Post at 21.27, on Wednesday 27 Oct 2004 (Interconnected)

21.27, Wednesday 27 Oct 2004 Link to this post

Normalized data is for sissies [good thread at Kottke] said Cal [pdf]. I don't buy the technical reasons given in the comments pro normalisation--Cal's right, and solid tech will get around the problems. Unnormalised data is an emulation of view tables anyway. Anyway, the best reason for normalisation I can think of is to do with the social structure of the development team and how it changes over time, coupled with the ways the db is accessed.

Half of software architecture is making sure that somebody can fix a bug in a hurry, add features without breaking it, and be lazy without doing the wrong thing. A lot of that depends on whether you're training developers, how big the codebase is (and whether you should expect people to hold all of it in mind when adding new features), etc.

If you use the db pretty raw, without wrappers to take care of accesses, if the schema changes a fair amount, if it's heavily interdependent, if it's pretty big, if the database schema needs to grow quickly, or if you want developers to work on a small bit of the system without risking weird bugs, then you should normalise the data.

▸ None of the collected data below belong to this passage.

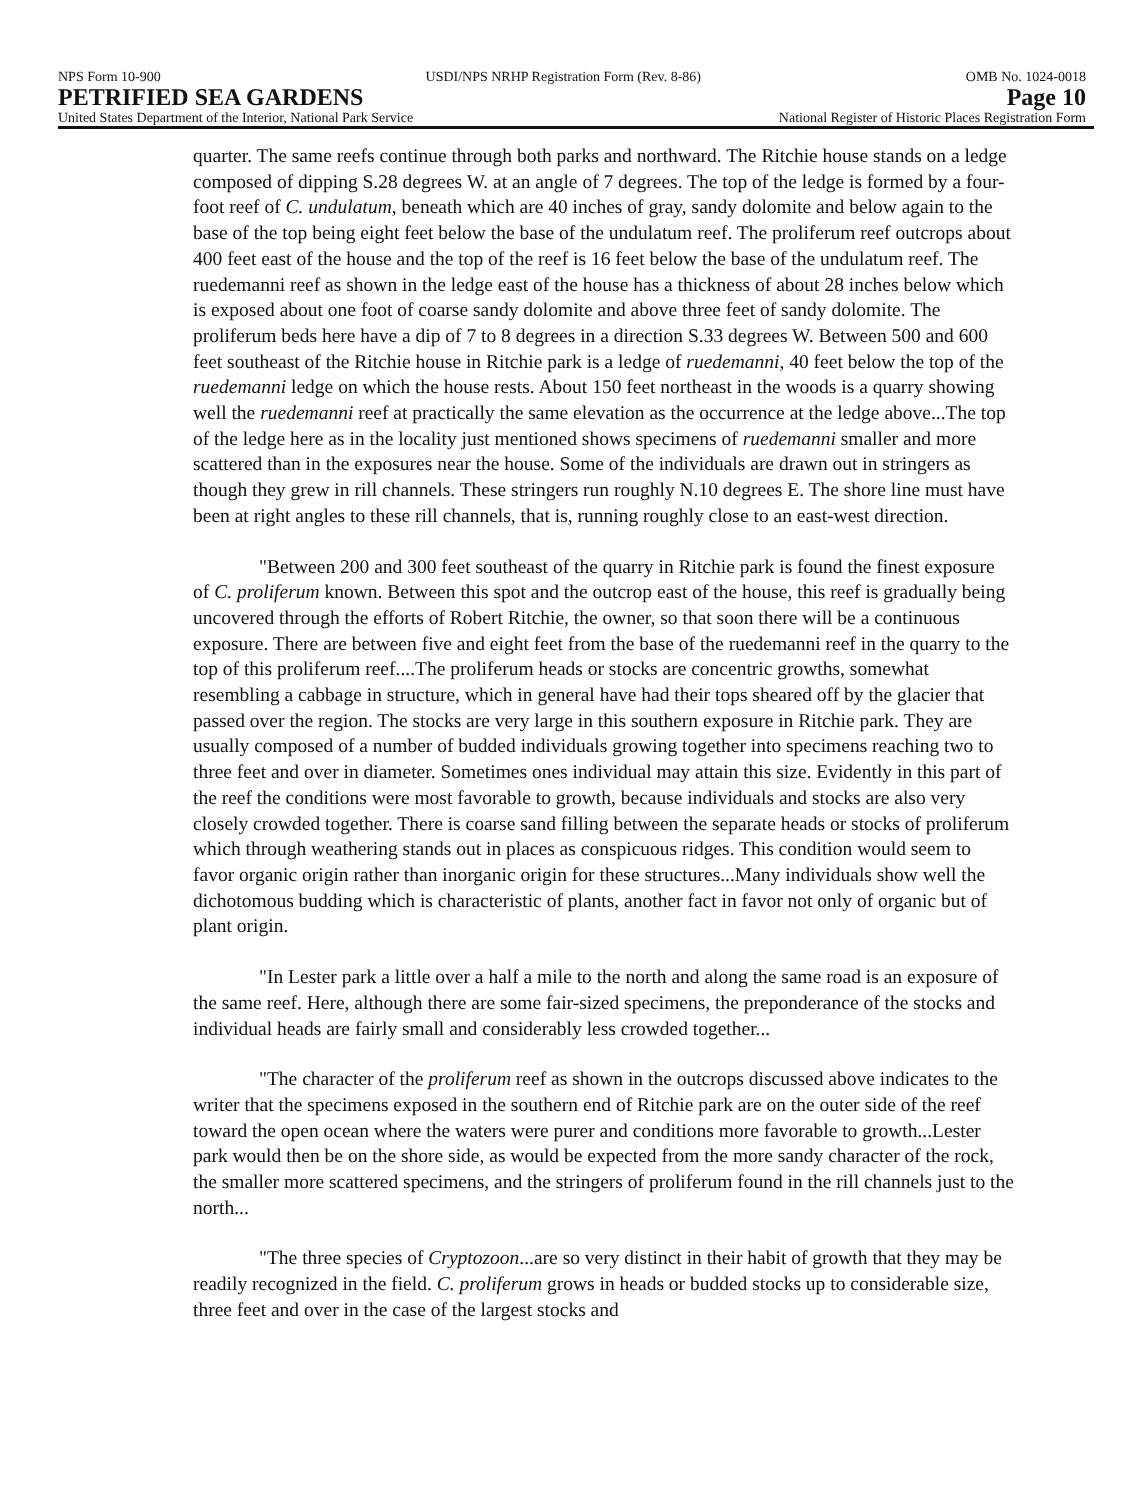NPS Form 10-900 USDI/NPS NRHP Registration Form (Rev. 8-86) OMB No. 1024-0018
PETRIFIED SEA GARDENS Page 10
United States Department of the Interior, National Park Service National Register of Historic Places Registration Form
quarter. The same reefs continue through both parks and northward. The Ritchie house stands on a ledge composed of dipping S.28 degrees W. at an angle of 7 degrees. The top of the ledge is formed by a four-foot reef of C. undulatum, beneath which are 40 inches of gray, sandy dolomite and below again to the base of the top being eight feet below the base of the undulatum reef. The proliferum reef outcrops about 400 feet east of the house and the top of the reef is 16 feet below the base of the undulatum reef. The ruedemanni reef as shown in the ledge east of the house has a thickness of about 28 inches below which is exposed about one foot of coarse sandy dolomite and above three feet of sandy dolomite. The proliferum beds here have a dip of 7 to 8 degrees in a direction S.33 degrees W. Between 500 and 600 feet southeast of the Ritchie house in Ritchie park is a ledge of ruedemanni, 40 feet below the top of the ruedemanni ledge on which the house rests. About 150 feet northeast in the woods is a quarry showing well the ruedemanni reef at practically the same elevation as the occurrence at the ledge above...The top of the ledge here as in the locality just mentioned shows specimens of ruedemanni smaller and more scattered than in the exposures near the house. Some of the individuals are drawn out in stringers as though they grew in rill channels. These stringers run roughly N.10 degrees E. The shore line must have been at right angles to these rill channels, that is, running roughly close to an east-west direction.
"Between 200 and 300 feet southeast of the quarry in Ritchie park is found the finest exposure of C. proliferum known. Between this spot and the outcrop east of the house, this reef is gradually being uncovered through the efforts of Robert Ritchie, the owner, so that soon there will be a continuous exposure. There are between five and eight feet from the base of the ruedemanni reef in the quarry to the top of this proliferum reef....The proliferum heads or stocks are concentric growths, somewhat resembling a cabbage in structure, which in general have had their tops sheared off by the glacier that passed over the region. The stocks are very large in this southern exposure in Ritchie park. They are usually composed of a number of budded individuals growing together into specimens reaching two to three feet and over in diameter. Sometimes ones individual may attain this size. Evidently in this part of the reef the conditions were most favorable to growth, because individuals and stocks are also very closely crowded together. There is coarse sand filling between the separate heads or stocks of proliferum which through weathering stands out in places as conspicuous ridges. This condition would seem to favor organic origin rather than inorganic origin for these structures...Many individuals show well the dichotomous budding which is characteristic of plants, another fact in favor not only of organic but of plant origin.
"In Lester park a little over a half a mile to the north and along the same road is an exposure of the same reef. Here, although there are some fair-sized specimens, the preponderance of the stocks and individual heads are fairly small and considerably less crowded together...
"The character of the proliferum reef as shown in the outcrops discussed above indicates to the writer that the specimens exposed in the southern end of Ritchie park are on the outer side of the reef toward the open ocean where the waters were purer and conditions more favorable to growth...Lester park would then be on the shore side, as would be expected from the more sandy character of the rock, the smaller more scattered specimens, and the stringers of proliferum found in the rill channels just to the north...
"The three species of Cryptozoon...are so very distinct in their habit of growth that they may be readily recognized in the field. C. proliferum grows in heads or budded stocks up to considerable size, three feet and over in the case of the largest stocks and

Unnormalised data means you've got the potential of changing one bit and leaving a bit that depends on that data - or replicates it - inconsistent. That's action at a distance, something to be avoided in software architecture. The world doesn't work like that, and people don't think counterintuitively when they're in a hurry.

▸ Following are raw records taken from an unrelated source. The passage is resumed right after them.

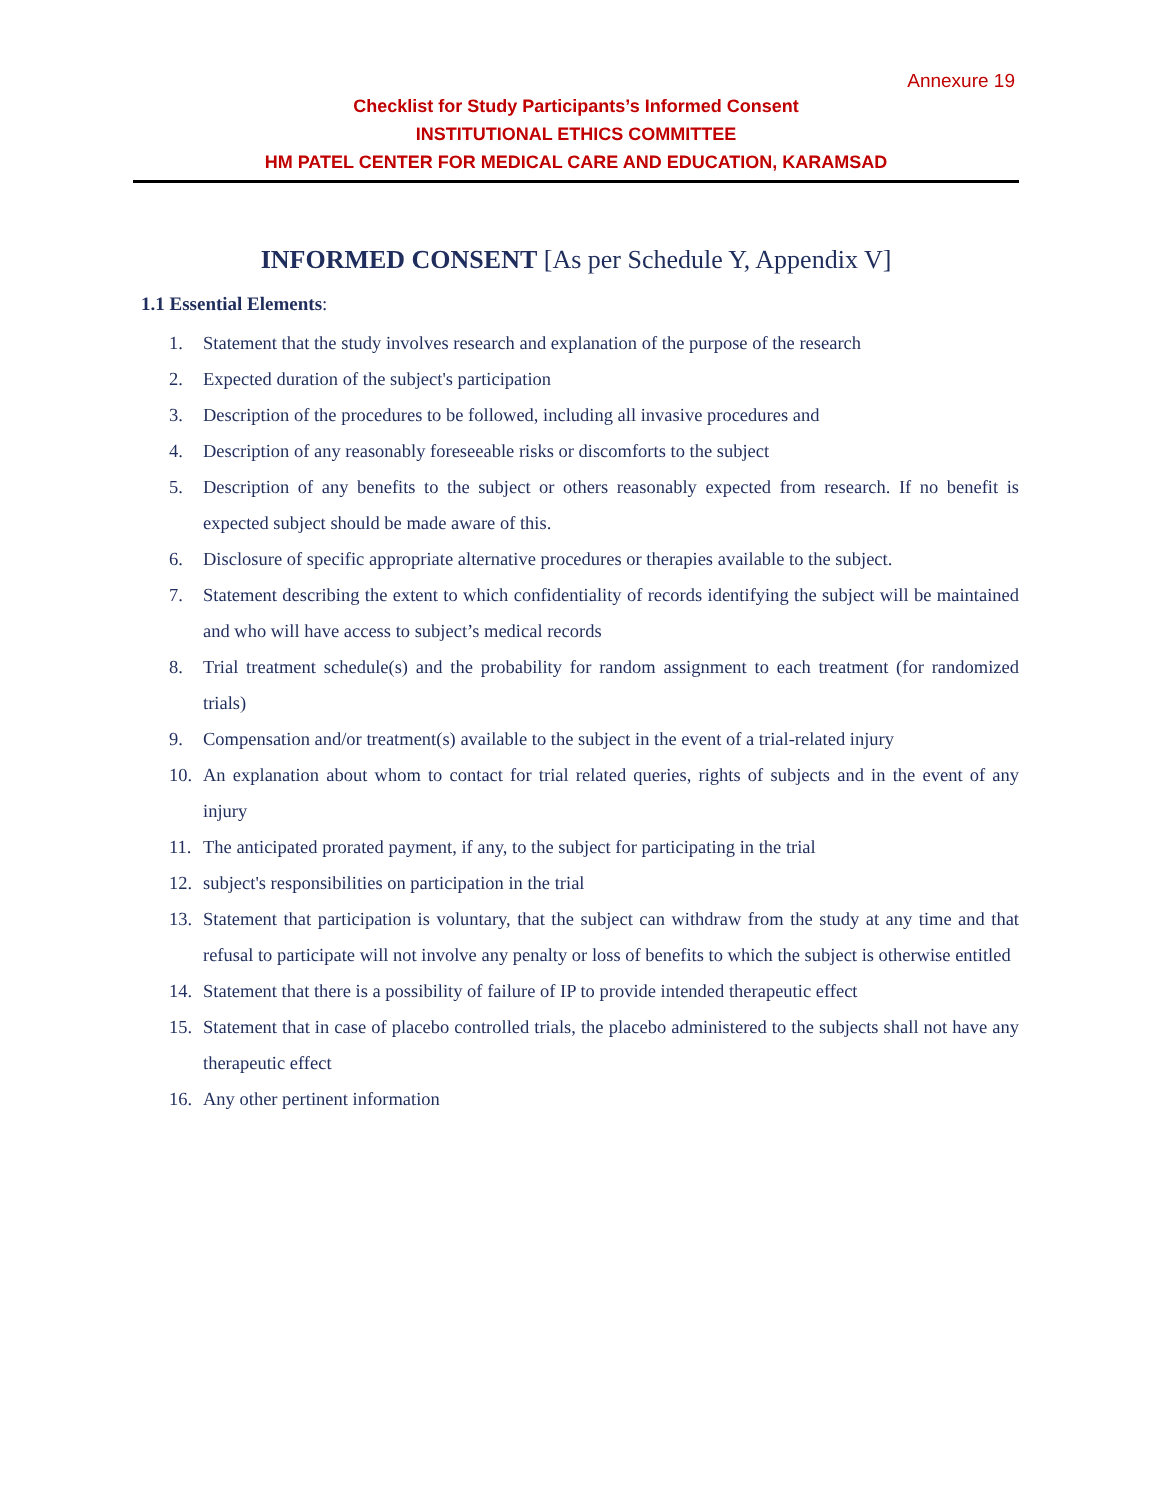Annexure 19
Checklist for Study Participants’s Informed Consent
INSTITUTIONAL ETHICS COMMITTEE
HM PATEL CENTER FOR MEDICAL CARE AND EDUCATION, KARAMSAD
INFORMED CONSENT [As per Schedule Y, Appendix V]
1.1 Essential Elements:
1. Statement that the study involves research and explanation of the purpose of the research
2. Expected duration of the subject's participation
3. Description of the procedures to be followed, including all invasive procedures and
4. Description of any reasonably foreseeable risks or discomforts to the subject
5. Description of any benefits to the subject or others reasonably expected from research. If no benefit is expected subject should be made aware of this.
6. Disclosure of specific appropriate alternative procedures or therapies available to the subject.
7. Statement describing the extent to which confidentiality of records identifying the subject will be maintained and who will have access to subject’s medical records
8. Trial treatment schedule(s) and the probability for random assignment to each treatment (for randomized trials)
9. Compensation and/or treatment(s) available to the subject in the event of a trial-related injury
10. An explanation about whom to contact for trial related queries, rights of subjects and in the event of any injury
11. The anticipated prorated payment, if any, to the subject for participating in the trial
12. subject's responsibilities on participation in the trial
13. Statement that participation is voluntary, that the subject can withdraw from the study at any time and that refusal to participate will not involve any penalty or loss of benefits to which the subject is otherwise entitled
14. Statement that there is a possibility of failure of IP to provide intended therapeutic effect
15. Statement that in case of placebo controlled trials, the placebo administered to the subjects shall not have any therapeutic effect
16. Any other pertinent information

Mind you, a small team, good developers, experienced developers, a site which is fluid in other ways (a decent staging environment, nodes which are easy to pull out in an emergency), code which is easy to fix + a fast rollout system--all of those make flying close to the wire much more tempting and pretty much harmless. Given the team over at Flickr, they can do pretty much anything they want. I would be interested to know how their infrastructure (especially the db) influences the adaptiveness of the code. Doesn't it mean that adding similar-sized features will take more and more work, as the code base grows? This drive towards just-do-it, go back and refactor later, in code--it seems to me like it'd cause potential earthquakes later, where a small change turns into a cascade of refactoring, and it could be any small change, completely unpredictable. Again, with a small company and no ship schedule, not a problem. Another way the architecture is bound up with the social structure of the developers and the business model.